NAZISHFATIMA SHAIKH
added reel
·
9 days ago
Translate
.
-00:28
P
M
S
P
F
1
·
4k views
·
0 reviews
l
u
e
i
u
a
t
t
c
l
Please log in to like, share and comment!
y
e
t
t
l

● ● ● ● ●

Exercise objective. Please repeat the material above line for line, keeping every character and line break unchanged.

Response area.
NAZISHFATIMA SHAIKH
added reel
·
9 days ago
Translate
.
-00:28
P
M
S
P
F
1
·
4k views
·
0 reviews
l
u
e
i
u
a
t
t
c
l
Please log in to like, share and comment!
y
e
t
t
l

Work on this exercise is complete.